I will not pretend to know more about Accountable Care Organizations (ACOs) than Dr. Elliot Fisher of Dartmouth Medical School who is the unofficial founder of the ideas behind this new model for healthcare reform. But if I may, I’d like to leverage some of his ideas to outline the necessary first step for creating a new ACO or being included in one of the many that already exist.
First and foremost, I understand that there are very smart people out there who insist ACOs are a bad idea (click here and here to read strong arguments against ACOs). Having said that, there are fundamental aspects of ACOs that are prerequisites for success; one of these is the ability to calculate mandated performance metrics and share this data electronically with other members of the ACO. How else are they going to know if it’s working (and by working I mean lowering costs while improving the quality of care)?

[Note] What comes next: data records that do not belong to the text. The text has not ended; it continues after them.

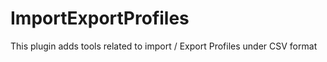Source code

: # ImportExportProfiles
 This plugin adds tools related to import / Export Profiles under CSV format
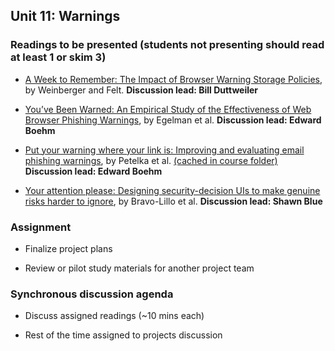 ## Unit 11: Warnings

### Readings to be presented (students not presenting should read at least 1 or skim 3)

- [A Week to Remember: The Impact of Browser Warning Storage Policies](https://www.usenix.org/system/files/conference/soups2016/soups2016-paper-weinberger.pdf), by Weinberger and Felt. **Discussion lead: Bill Duttweiler**

- [You’ve Been Warned: An Empirical Study of the Effectiveness of Web Browser Phishing Warnings](http://www.guanotronic.com/~serge/papers/warned.pdf), by Egelman et al. **Discussion lead: Edward Boehm**

- [Put your warning where your link is: Improving and evaluating email phishing warnings](https://dl.acm.org/doi/pdf/10.1145/3290605.3300748), by Petelka et al. [(cached in course folder)](https://drive.google.com/file/d/1HbbNACeRtJBcfSxI2HXXfQ8Xq0XCzWuL/view?usp=sharing) **Discussion lead: Edward Boehm**

- [Your attention please: Designing security-decision UIs to make genuine risks harder to ignore](http://citeseerx.ist.psu.edu/viewdoc/download?doi=10.1.1.365.837&rep=rep1&type=pdf), by Bravo-Lillo et al. **Discussion lead: Shawn Blue**

### Assignment

  - Finalize project plans

  - Review or pilot study materials for another project team

### Synchronous discussion agenda

  - Discuss assigned readings (\~10 mins each)

  - Rest of the time assigned to projects discussion
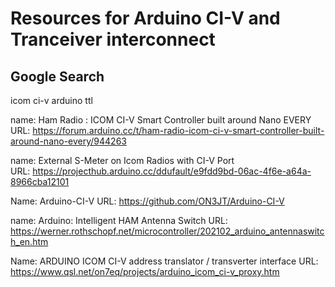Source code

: # Resources for Arduino CI-V and Tranceiver interconnect 
## Google Search 
icom ci-v arduino ttl

name: Ham Radio : ICOM CI-V Smart Controller built around Nano EVERY
URL: https://forum.arduino.cc/t/ham-radio-icom-ci-v-smart-controller-built-around-nano-every/944263


name: External S-Meter on Icom Radios with CI-V Port  
URL: https://projecthub.arduino.cc/ddufault/e9fdd9bd-06ac-4f6e-a64a-8966cba12101

Name: Arduino-CI-V
URL: https://github.com/ON3JT/Arduino-CI-V


name: Arduino: Intelligent HAM Antenna Switch
URL: https://werner.rothschopf.net/microcontroller/202102_arduino_antennaswitch_en.htm

Name: ARDUINO ICOM CI-V address translator / transverter interface
URL: https://www.qsl.net/on7eq/projects/arduino_icom_ci-v_proxy.htm
 
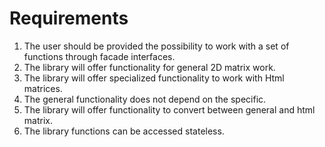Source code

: # Requirements

   1. The user should be provided the possibility to work with a set of functions through facade interfaces.
   2. The library will offer functionality for general 2D matrix work.
   3. The library will offer specialized functionality to work with Html matrices.
   4. The general functionality does not depend on the specific.
   5. The library will offer functionality to convert between general and html matrix.
   6. The library functions can be accessed stateless.
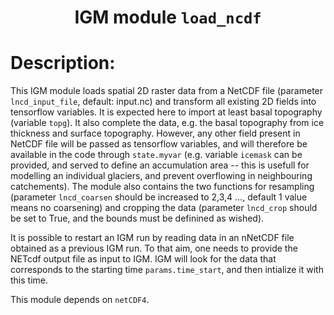 ### <h1 align="center" id="title">IGM module `load_ncdf` </h1>

# Description:

This IGM module loads spatial 2D raster data from a NetCDF file (parameter `lncd_input_file`, default: input.nc) and transform all existing 2D fields into tensorflow variables. It is expected here to import at least basal topography (variable `topg`). It also complete the data, e.g. the basal topography from ice thickness and surface topography. However, any other field present in NetCDF file will be passed as tensorflow variables, and will therefore be available in the code through `state.myvar` (e.g. variable `icemask` can be provided, and served to define an accumulation area -- this is usefull for modelling an individual glaciers, and prevent overflowing in neighbouring catchements). The module also contains the two functions for resampling (parameter `lncd_coarsen` should be increased to 2,3,4 ..., default 1 value means no coarsening) and cropping the data (parameter `lncd_crop` should be set to True, and the bounds must be definined as wished).

It is possible to restart an IGM run by reading data in an nNetCDF file obtained as a previous IGM run. To that aim, one needs to provide the NETcdf output file as input to IGM. IGM will look for the data that corresponds to the starting time `params.time_start`, and then intialize it with this time.

This module depends on `netCDF4`.

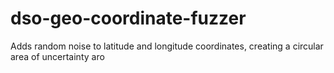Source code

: # dso-geo-coordinate-fuzzer
Adds random noise to latitude and longitude coordinates, creating a circular area of uncertainty aro
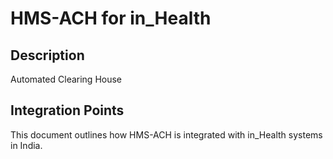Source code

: # HMS-ACH for in_Health

## Description

Automated Clearing House

## Integration Points

This document outlines how HMS-ACH is integrated with in_Health systems in India.
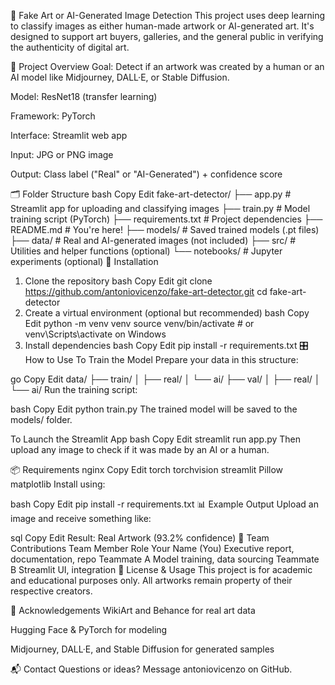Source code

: 🎨 Fake Art or AI-Generated Image Detection
This project uses deep learning to classify images as either human-made artwork or AI-generated art. It's designed to support art buyers, galleries, and the general public in verifying the authenticity of digital art.

🚀 Project Overview
Goal: Detect if an artwork was created by a human or an AI model like Midjourney, DALL·E, or Stable Diffusion.

Model: ResNet18 (transfer learning)

Framework: PyTorch

Interface: Streamlit web app

Input: JPG or PNG image

Output: Class label ("Real" or "AI-Generated") + confidence score

🗂 Folder Structure
bash
Copy
Edit
fake-art-detector/
├── app.py                  # Streamlit app for uploading and classifying images
├── train.py                # Model training script (PyTorch)
├── requirements.txt        # Project dependencies
├── README.md               # You're here!
├── models/                 # Saved trained models (.pt files)
├── data/                   # Real and AI-generated images (not included)
├── src/                    # Utilities and helper functions (optional)
└── notebooks/              # Jupyter experiments (optional)
🔧 Installation
1. Clone the repository
bash
Copy
Edit
git clone https://github.com/antoniovicenzo/fake-art-detector.git
cd fake-art-detector
2. Create a virtual environment (optional but recommended)
bash
Copy
Edit
python -m venv venv
source venv/bin/activate  # or venv\Scripts\activate on Windows
3. Install dependencies
bash
Copy
Edit
pip install -r requirements.txt
🎛️ How to Use
To Train the Model
Prepare your data in this structure:

go
Copy
Edit
data/
├── train/
│   ├── real/
│   └── ai/
├── val/
│   ├── real/
│   └── ai/
Run the training script:

bash
Copy
Edit
python train.py
The trained model will be saved to the models/ folder.

To Launch the Streamlit App
bash
Copy
Edit
streamlit run app.py
Then upload any image to check if it was made by an AI or a human.

📦 Requirements
nginx
Copy
Edit
torch
torchvision
streamlit
Pillow
matplotlib
Install using:

bash
Copy
Edit
pip install -r requirements.txt
📊 Example Output
Upload an image and receive something like:

sql
Copy
Edit
Result: Real Artwork (93.2% confidence)
👥 Team Contributions
Team Member	Role
Your Name (You)	Executive report, documentation, repo
Teammate A	Model training, data sourcing
Teammate B	Streamlit UI, integration
📜 License & Usage
This project is for academic and educational purposes only.
All artworks remain property of their respective creators.

🙏 Acknowledgements
WikiArt and Behance for real art data

Hugging Face & PyTorch for modeling

Midjourney, DALL·E, and Stable Diffusion for generated samples

📬 Contact
Questions or ideas? Message antoniovicenzo on GitHub.


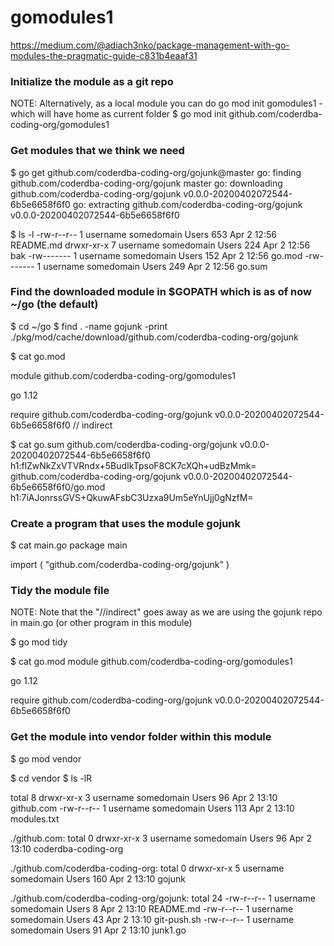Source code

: # gomodules1
  
https://medium.com/@adiach3nko/package-management-with-go-modules-the-pragmatic-guide-c831b4eaaf31

###  Initialize the module as a git repo
NOTE: Alternatively, as a local module you can do go mod init gomodules1 - which will have home as current folder
\$ go mod init github.com/coderdba-coding-org/gomodules1

###  Get modules that we think we need
\$ go get github.com/coderdba-coding-org/gojunk@master
go: finding github.com/coderdba-coding-org/gojunk master
go: downloading github.com/coderdba-coding-org/gojunk v0.0.0-20200402072544-6b5e6658f6f0
go: extracting github.com/coderdba-coding-org/gojunk v0.0.0-20200402072544-6b5e6658f6f0

\$ ls -l
-rw-r--r--  1 username  somedomain Users  653 Apr  2 12:56 README.md
drwxr-xr-x  7 username  somedomain Users  224 Apr  2 12:56 bak
-rw-------  1 username  somedomain Users  152 Apr  2 12:56 go.mod
-rw-------  1 username  somedomain Users  249 Apr  2 12:56 go.sum

### Find the downloaded module in $GOPATH which is as of now ~/go (the default)
\$ cd ~/go
\$ find . -name gojunk -print
./pkg/mod/cache/download/github.com/coderdba-coding-org/gojunk

\$ cat go.mod

module github.com/coderdba-coding-org/gomodules1

go 1.12

require github.com/coderdba-coding-org/gojunk v0.0.0-20200402072544-6b5e6658f6f0 // indirect


\$ cat go.sum
github.com/coderdba-coding-org/gojunk v0.0.0-20200402072544-6b5e6658f6f0 h1:flZwNkZxVTVRndx+5BudIkTpsoF8CK7cXQh+udBzMmk=
github.com/coderdba-coding-org/gojunk v0.0.0-20200402072544-6b5e6658f6f0/go.mod h1:7iAJonrssGVS+QkuwAFsbC3Uzxa9Um5eYnUjj0gNzfM=

### Create a program that uses the module gojunk

\$ cat main.go
package main

import (
       "github.com/coderdba-coding-org/gojunk"
)

### Tidy the module file
NOTE: Note that the "//indirect" goes away as we are using the gojunk repo in main.go (or other program in this module)

\$ go mod tidy

\$ cat go.mod
module github.com/coderdba-coding-org/gomodules1

go 1.12

require github.com/coderdba-coding-org/gojunk v0.0.0-20200402072544-6b5e6658f6f0

### Get the module into vendor folder within this module
$ go mod vendor

$ cd vendor
$ ls -lR

total 8
drwxr-xr-x  3 username  somedomain Users   96 Apr  2 13:10 github.com
-rw-r--r--  1 username  somedomain Users  113 Apr  2 13:10 modules.txt

./github.com:
total 0
drwxr-xr-x  3 username  somedomain Users  96 Apr  2 13:10 coderdba-coding-org

./github.com/coderdba-coding-org:
total 0
drwxr-xr-x  5 username  somedomain Users  160 Apr  2 13:10 gojunk

./github.com/coderdba-coding-org/gojunk:
total 24
-rw-r--r--  1 username  somedomain Users   8 Apr  2 13:10 README.md
-rw-r--r--  1 username  somedomain Users  43 Apr  2 13:10 git-push.sh
-rw-r--r--  1 username  somedomain Users  91 Apr  2 13:10 junk1.go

Healthcare providers are used to having to calculate quality metrics, like Core Measures amongst others, for the purposes of demonstrating high quality care, being compliant with regulator mandates, and satisfying their patient populations. What they’re not used to is having to report in a timely fashion. Hospitals routinely, for instance, report CMS core measures months after the patient encounters actually occurred. The previous 3 clients I worked with reported March/April/May measures in August. The Senate Bill that allows for CMS to contract with ACOs specifies the need to share performance metrics among participating entities but leaves the how and how often to each ACO to decide. This could be extremely problematic considering the huge discrepancy across our provider networks of the necessary healthcare IT infrastructure to gather, calculate, and report these metrics across care settings in a timely manner.
The first thing to consider when contemplating participation in an ACO is, “How robust is your data infrastructure and can you meet the reporting requirements mandated for any ACO participation?” Dr. Fisher points out, “We have been collaborating withCMS, private health plans, and medical systems to identify and support the technical infrastructure needed to deliver timely, consistent performance information to ACOs and other providers.” If you think your paper-chasing and manual chart abstraction that gets you by today for most reporting requirements will fly, think again. An ACO will only be as strong as its weakest link. A successful ACO is able to monitor its progress against the benchmarks established for total cost for delivering healthcare services per enrollee. The overall goal is to lower the cost to provide services while maintaining a high level of quality, and subsequently share the cost savings. There are other similar models such as the Alternative Quality Contracts (AQCs) currently rolled out by BCBSMA, with similar criteria and financial incentives. In both cases, though, the fundamental data infrastructure is required to meet the stringent reporting requirements. In addition, as ACOs gain traction and identify new ways to lower the cost of providing care, the need for a robust reporting infrastructure to eliminate the tremendous amount of time and money spent on collecting, calculating, reporting and distributing information including quality, operational, clinical, and financial metrics becomes even more instrumental. The best case scenario also includes an evolution to healthcare analytics when analysis of data spans care settings, siloed applications, and even facilities (Chet Speed, the American Medical Group Associations VP, Public Policy agreed with me on this point in his recent interview with Healthcare Informatics). But first things first.
You can do a lot to improve your chances of success within an ACO; start with understanding the requirements for sharing discrete, accurate, consistent data, it’s a great first step. Good luck!